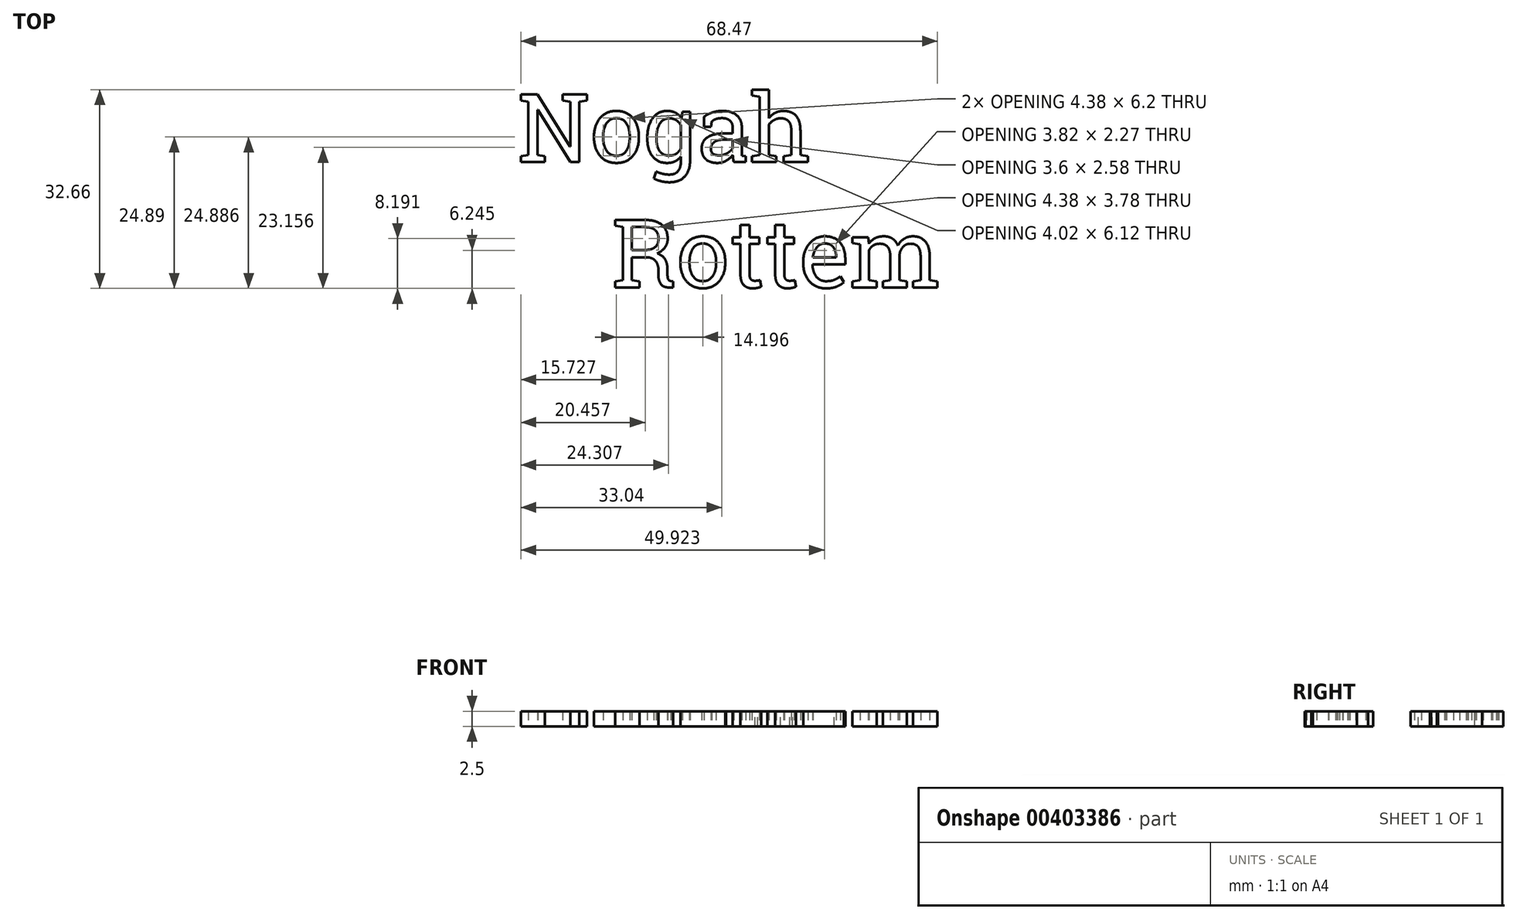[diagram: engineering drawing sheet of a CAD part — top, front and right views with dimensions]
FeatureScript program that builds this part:
annotation { "Feature Type Name" : "Feature", "Feature Type Description" : "" }
export const myFeature = defineFeature(function(context is Context, id is Id, definition is map)
    precondition{}
    {
        {
            var Q0;
            Q0=qCreatedBy(makeId("Top.planeOp"),FACE);
            var sketch = newSketch(context, id + "F0", { "sketchPlane" : qUnion([Q0])});
            skText(sketch, "E0", { "text": "Nogah\n    Rottem", "fontName": "RobotoSlab-Regular.ttf"});
            const initialGuessF0  = {"E0": [-0.035, -0.01124, 1, 0, 0.01124]};
            skSetInitialGuess(sketch, initialGuessF0);
            skSolve(sketch);
        }
        {
            var Q0;
            Q0 = qSketchRegion(id + "F0", true);
            extrude(context, id + "F1", {"entities" : qUnion([Q0]), "depth" : 2.5 * mm});
        }
    });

WHAT THE EXERCISE ASKS ::
Copy the rows above word for word, leaving out the pictures.

RESULT OF THIS EXERCISE ::
[diagram: engineering drawing sheet of a CAD part — top, front and right views with dimensions]
FeatureScript program that builds this part:
annotation { "Feature Type Name" : "Feature", "Feature Type Description" : "" }
export const myFeature = defineFeature(function(context is Context, id is Id, definition is map)
    precondition{}
    {
        {
            var Q0;
            Q0=qCreatedBy(makeId("Top.planeOp"),FACE);
            var sketch = newSketch(context, id + "F0", { "sketchPlane" : qUnion([Q0])});
            skText(sketch, "E0", { "text": "Nogah\n    Rottem", "fontName": "RobotoSlab-Regular.ttf"});
            const initialGuessF0  = {"E0": [-0.035, -0.01124, 1, 0, 0.01124]};
            skSetInitialGuess(sketch, initialGuessF0);
            skSolve(sketch);
        }
        {
            var Q0;
            Q0 = qSketchRegion(id + "F0", true);
            extrude(context, id + "F1", {"entities" : qUnion([Q0]), "depth" : 2.5 * mm});
        }
    });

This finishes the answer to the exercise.